The concept of adaptive sampling—where the value of each observation is dynamically influenced by prior submissions—represents a significant advancement in the field of citizen science. This approach not only helps in filling gaps in our understanding of biodiversity but also in prioritizing conservation efforts. I first wrote about this in a speculative essay discussing what the future of citizen science sampling could look like (Callaghan et al. 2019). I then investigated this theoretically with different papers, one of which was focused on quantifying value of observations if population trend modelling is the goal (Callaghan et al. 2019) and the other if estimating species richness was the goal (Callaghan et al. 2019). By encouraging participants to direct their efforts towards areas of greatest need, we’ve seen promising results in both the willingness of volunteers to adapt their behavior (Thompson et al. 2023) and the subsequent improvement in data quality for biodiversity monitoring (Callaghan et al. 2023).

Current and future work in this space is focused on understanding how to balance the need for specific data collection with the intrinsic motivations of citizen scientists who participate for enjoyment or personal interest, using machine learning techniques to improve the efficiency of adaptive sampling by predicting underreported species or regions. Ultimately, I’m working to think about how such adaptive sampling could be implemented in meaningful ways.

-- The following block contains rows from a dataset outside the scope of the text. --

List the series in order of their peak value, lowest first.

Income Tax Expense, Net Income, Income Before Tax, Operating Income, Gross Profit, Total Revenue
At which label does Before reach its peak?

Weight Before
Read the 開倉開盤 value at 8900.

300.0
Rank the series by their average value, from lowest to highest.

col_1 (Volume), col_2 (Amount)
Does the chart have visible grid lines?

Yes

Understanding the who, why, and what of participants

Each observation not only contributes valuable data about biodiversity but also encapsulates a moment of human-nature interaction. Delving deeper into the motivations and behaviors of citizen scientists, my research seeks to unravel the factors that drive individuals to participate in these projects. Understanding the “who, why, and what” behind these contributions is crucial for designing more effective citizen science initiatives and maximizing retention in current and ongoing initiatives. This research seeks to quantify (1) The demographic diversity of participants and how it affects data collection; (2) The motivations driving individuals to contribute to citizen science, from personal interest in biodiversity to concerns about conservation and how that changes through time; and (3) The types of observations that are most frequently recorded and how they reflect the interests or accessibility of certain species or areas.

Through ongoing studies and collaborations (e.g., Bowler et al. 2022), we aim to enhance our understanding of these dynamics. This not only aids in improving the modeling of citizen science data for biodiversity research but also enriches our comprehension of how people relate to and engage with the natural world.

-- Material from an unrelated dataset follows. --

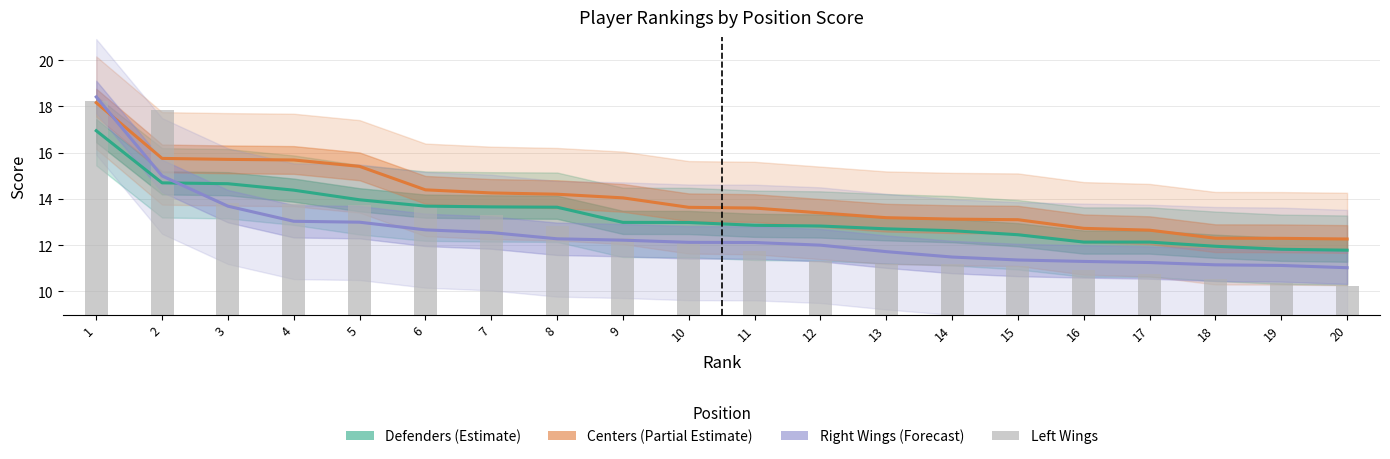

List the labels in order of Left Wings value, largest first.

1, 2, 3, 4, 5, 6, 7, 8, 9, 10, 11, 12, 13, 14, 15, 16, 17, 18, 19, 20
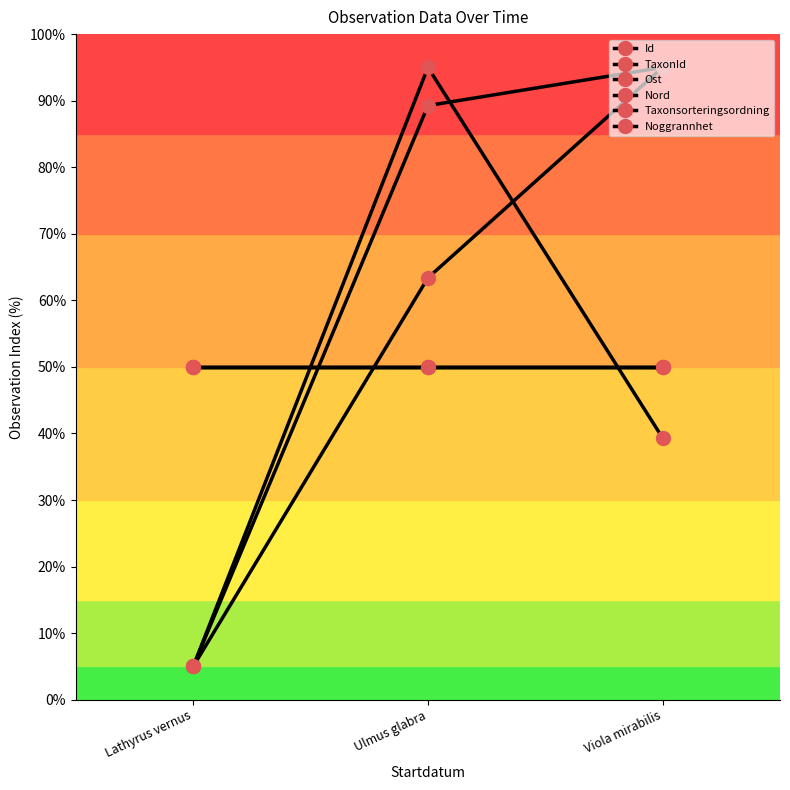

Is this an area chart (filled region under the line)?

No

Secondary data in citizen science

In citizen science projects, the primary data typically refers to species observations aimed at documenting occurrences on a map, such as sightings logged on platforms like iNaturalist. However, these image-based records often carry an additional layer of information that we define as secondary data (Callaghan et al. 2021). This data is not the primary target of the observation but is incidentally captured alongside it. It can reveal a wealth of insights into the species’ interactions with their environment, both natural and human-modified.

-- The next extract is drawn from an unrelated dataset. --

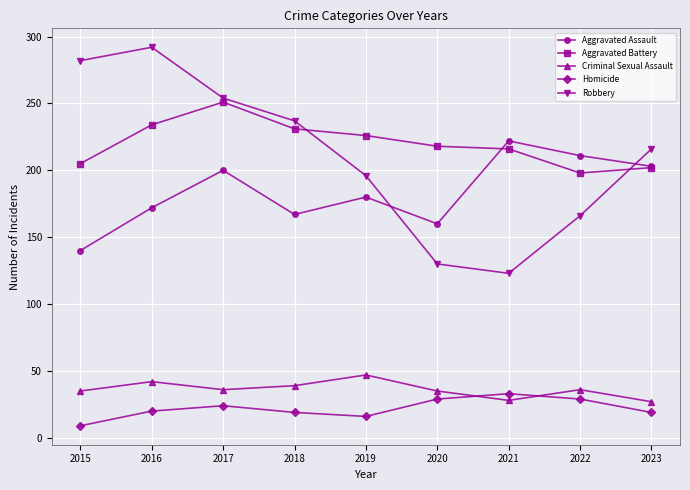

How many data points in Aggravated Assault are less than 180?

4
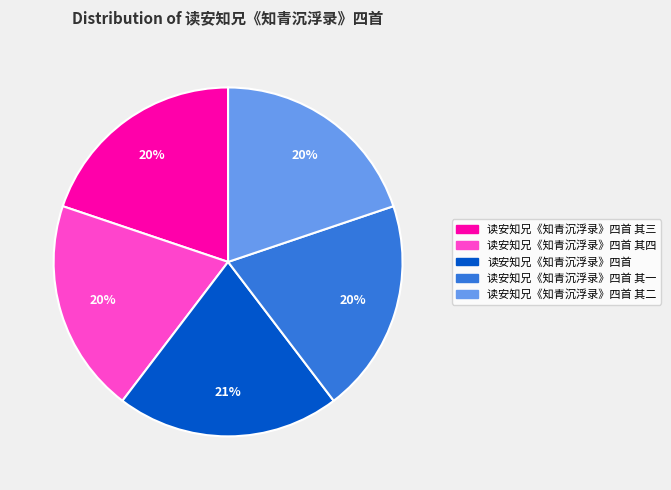

Does any single category account for the majority?

No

Secondary data might include evidence of animal behavior, interspecific interactions (such as predation or symbiosis), the condition of an individual (e.g., indicators of breeding status or health), phenotypic traits, microhabitat details, or even the presence of additional species not initially targeted by the observer. These incidental captures, far from being mere byproducts, hold vast potential for enhancing our understanding of biodiversity and ecological dynamics. For example, color extracted from citizen science photographs closely matches color extracted from controlled lighting conditions (Laitly et al. 2021), illustrating the potential to use photographs to advance color information in ecology and evolution.